Copy the text of every entry below word for word, and leave out the pictures.

-------------------------

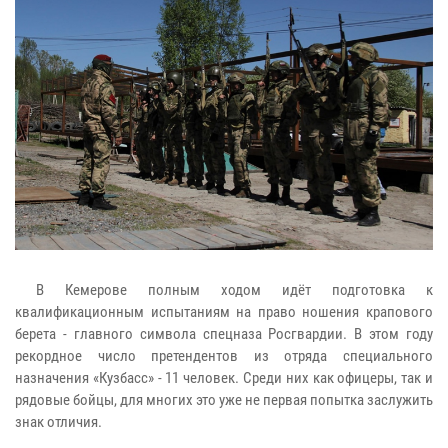
В Кемерове полным ходом идёт подготовка к
квалификационным испытаниям на право ношения крапового
берета - главного символа спецназа Росгвардии. В этом году
рекордное число претендентов из отряда специального
назначения «Кузбасс» - 11 человек. Среди них как офицеры, так и
рядовые бойцы, для многих это уже не первая попытка заслужить
знак отличия.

-------------------------

Reply:
В Кемерове полным ходом идёт подготовка к
квалификационным испытаниям на право ношения крапового
берета - главного символа спецназа Росгвардии. В этом году
рекордное число претендентов из отряда специального
назначения «Кузбасс» - 11 человек. Среди них как офицеры, так и
рядовые бойцы, для многих это уже не первая попытка заслужить
знак отличия.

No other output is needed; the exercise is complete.